■ Aim of the task
Line tally for the word "right": count the lines below that contain it and reply with the number alone.

Extracted data section start

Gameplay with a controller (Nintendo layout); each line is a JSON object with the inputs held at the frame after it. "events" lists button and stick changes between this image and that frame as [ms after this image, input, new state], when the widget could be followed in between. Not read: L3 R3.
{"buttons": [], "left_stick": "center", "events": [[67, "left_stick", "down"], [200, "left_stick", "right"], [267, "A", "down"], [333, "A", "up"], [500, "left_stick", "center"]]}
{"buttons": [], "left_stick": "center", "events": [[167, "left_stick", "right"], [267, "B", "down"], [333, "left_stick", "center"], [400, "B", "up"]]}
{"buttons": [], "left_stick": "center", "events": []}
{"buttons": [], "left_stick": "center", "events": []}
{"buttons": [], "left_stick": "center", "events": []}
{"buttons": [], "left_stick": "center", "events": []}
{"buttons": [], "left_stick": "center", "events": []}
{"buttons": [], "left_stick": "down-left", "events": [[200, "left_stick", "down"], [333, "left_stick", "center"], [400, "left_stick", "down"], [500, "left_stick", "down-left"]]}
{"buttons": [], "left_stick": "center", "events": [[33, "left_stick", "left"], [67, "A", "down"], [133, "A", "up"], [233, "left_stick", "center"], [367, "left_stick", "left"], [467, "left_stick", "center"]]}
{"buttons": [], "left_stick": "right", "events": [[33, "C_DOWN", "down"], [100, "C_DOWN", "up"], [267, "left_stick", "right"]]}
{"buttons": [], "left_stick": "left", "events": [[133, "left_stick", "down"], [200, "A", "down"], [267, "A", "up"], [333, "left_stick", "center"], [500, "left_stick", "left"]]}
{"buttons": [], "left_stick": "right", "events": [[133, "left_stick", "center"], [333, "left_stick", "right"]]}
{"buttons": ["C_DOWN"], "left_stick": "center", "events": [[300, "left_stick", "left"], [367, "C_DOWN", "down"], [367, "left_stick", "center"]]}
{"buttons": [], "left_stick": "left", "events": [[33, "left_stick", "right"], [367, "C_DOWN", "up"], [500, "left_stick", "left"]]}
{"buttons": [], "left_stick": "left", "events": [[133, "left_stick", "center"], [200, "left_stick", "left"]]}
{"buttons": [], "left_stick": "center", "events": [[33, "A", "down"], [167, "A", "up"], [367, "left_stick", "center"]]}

Extracted data section end

■ Solution for this problem
5